(Records from a collection)
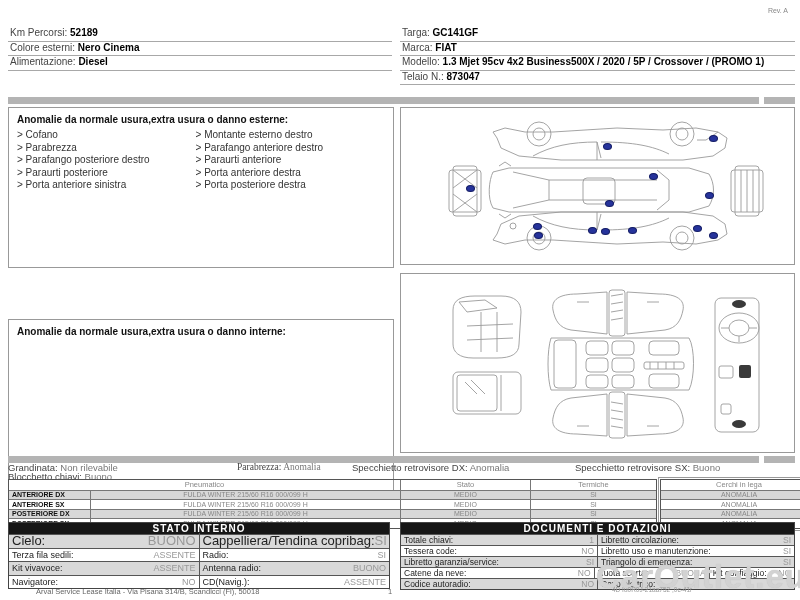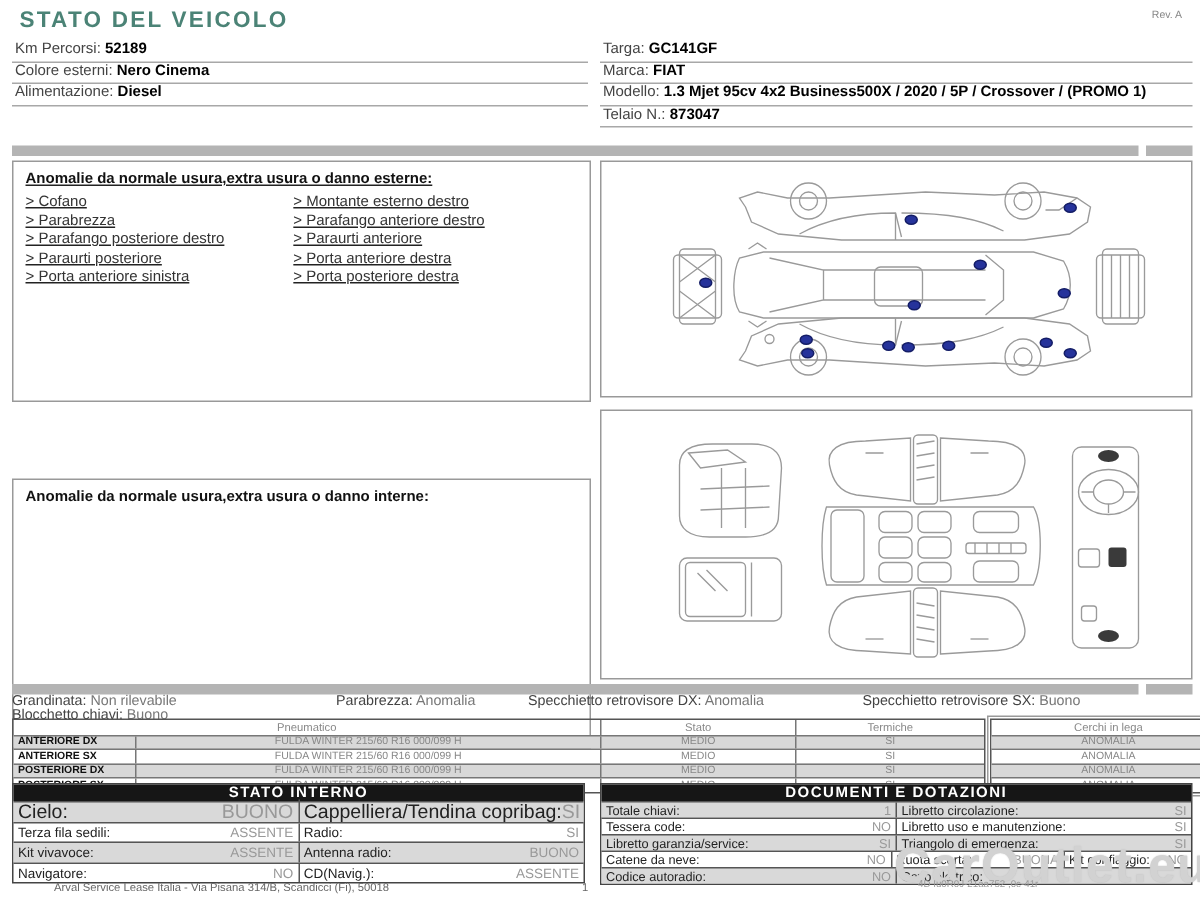--- a/index.html
+++ b/index.html
@@ -70,7 +70,6 @@
 
 <div class="page">
 
-  <div class="title">STATO DEL VEICOLO</div>
   <div class="rev">Rev. A</div>
 
   <div class="fields fields-left" id="fields-left">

• _EXERCISE DIRECTIONS_
Report only how many lines above include "class".

• _RESPONSE AREA_
4